Il breve sentiero che ci riporta al paese è praticato da gazze che schiamazzano allegre e da qui posso vedere altri scorci di Perallo.

Case e casette tutte attaccate, vicine, a formare un nucleo unito e dall’espressione familiare.

Il forno, pur essendo della signora Mirella, viene utilizzato anche da altri ed è simpatico da vedere. Ha una forma particolare e sulla facciata principale si legge appunto la scritta “forno” in stampatello ricoperta dalla nera fuliggine.

Il silenzio e la quiete regnano sovrani interrotti di tanto in tanto da qualche uccello o insetto per nulla fastidioso. Ci sono le rondini a volare nel cielo, qualcuna ha fatto il nido, proprio sotto il porticato della vecchia scuola, ma oggi, vista la stagione, è rimasto ormai vuoto.

Per giungere a Perallo occorre arrivare a Molini da Taggia, ma anziché proseguire per Triora, all’inizio del paese bisogna svoltare a sinistra in direzione del campo sportivo, imboccando la carrozzabile che conduce a Colle Melosa e a San Giovanni dei Prati. Si segue la strada che sale e, dopo qualche curva, ecco un tornate con l’insegna che riporta il nome del villaggio protagonista di questo articolo. Dalla strada non si scorgono le case, ma il cartello non si può non notare.

La piacevole atmosfera che si respira qui mi obbliga a soffrire leggermente nel momento in cui devo andare via. Ho incontrato tanta disponibilità, cordialità e umanità. Per non parlare della natura, così vicina qui a Perallo da incidere nei cuori la sua linfa vitale. Uno splendore.

Siamo alle appendici del Monte Stornina in un paesino tanto minuto quanto invece grande è la sua storia e la sua gente, che lo vive ancora nei propri ritorni al passato.

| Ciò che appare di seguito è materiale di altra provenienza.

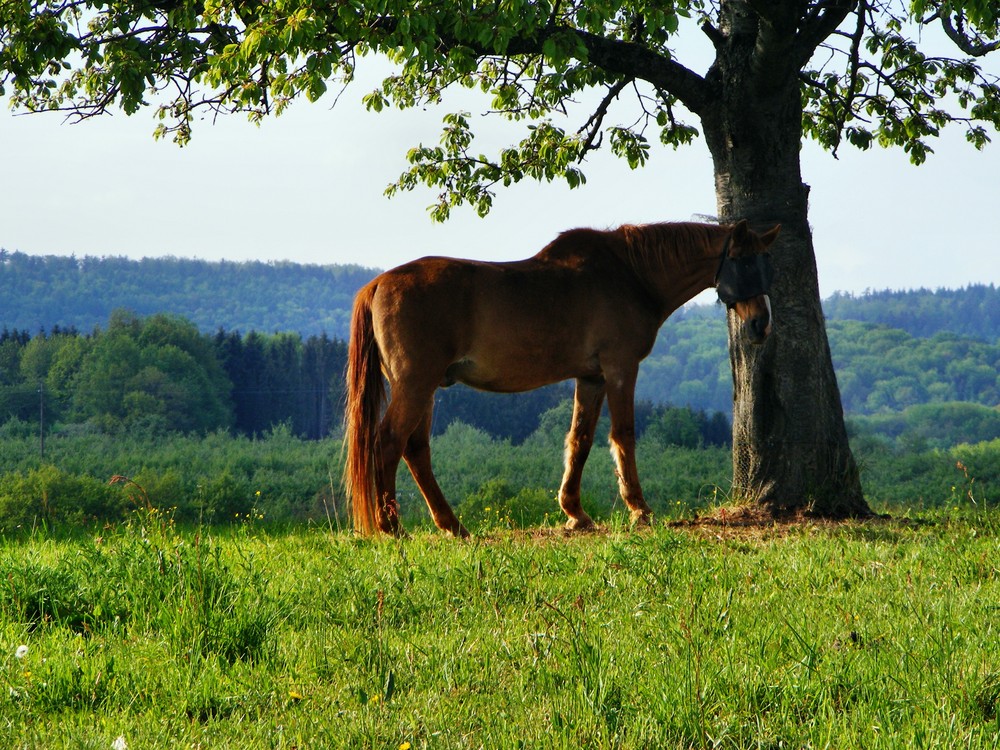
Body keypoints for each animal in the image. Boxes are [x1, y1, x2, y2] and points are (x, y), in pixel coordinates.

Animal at [344, 220, 780, 536]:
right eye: (742, 261)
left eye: (765, 262)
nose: (761, 324)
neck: (630, 275)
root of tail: (378, 284)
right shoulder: (620, 368)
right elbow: (623, 435)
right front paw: (639, 509)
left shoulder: (591, 378)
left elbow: (580, 440)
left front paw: (575, 513)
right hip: (416, 385)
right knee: (388, 442)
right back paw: (392, 527)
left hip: (427, 389)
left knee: (415, 450)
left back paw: (452, 525)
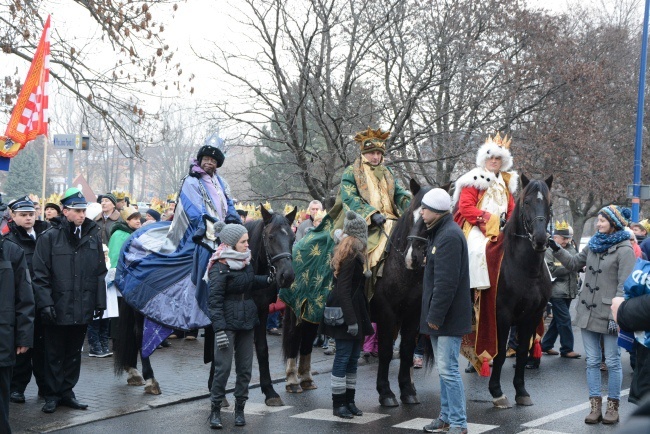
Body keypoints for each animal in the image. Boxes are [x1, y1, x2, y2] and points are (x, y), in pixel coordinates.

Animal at [370, 177, 430, 406]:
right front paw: (386, 392)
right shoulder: (386, 314)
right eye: (413, 213)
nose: (413, 257)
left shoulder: (412, 314)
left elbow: (406, 350)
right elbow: (386, 351)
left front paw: (407, 390)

Gente che, ancora bambina, mungeva mucche e portava secchi pieni di latte a Molini, a piedi, e che con il mulo scendeva fino a Taggia trasportando materiale adatto alla creazione di orti. Qui a Perallo c’erano stalle molto grandi, un tempo, ed erano piene di animali da lavoro, i quali affiancavano l’uomo nel suo quotidiano. Di queste bestiole oggi non è rimasta traccia, tuttavia posso dire di averle conosciute attraverso le parole di Augusto e il ricordo della mula di suo nonno. Era intelligentissima: sapeva bene, a ogni metro di strada che percorreva, dove doversi mettere per far passare la vecchia corriera senza che questa potesse scontrare il carico straripante che si portava appresso. Quest’asina, quindi, sapeva considerare quanto spazio occupava per strada il suo trasporto, che fuoriusciva lateralmente dai suoi fianchi! Vi rendete conto?

Ora devo fare ritorno in tana, ma i miei tre nuovi amici mi hanno invitato a tornare e io non vedo l’ora. Eccoli, i tre guardiani di Perallo: persone squisite della mia Valle che mi hanno regalato una giornata fantastica. Grazie di cuore!

Da sinistra Augusto Mirto, Mirella Nocerini e Anna Mapelli.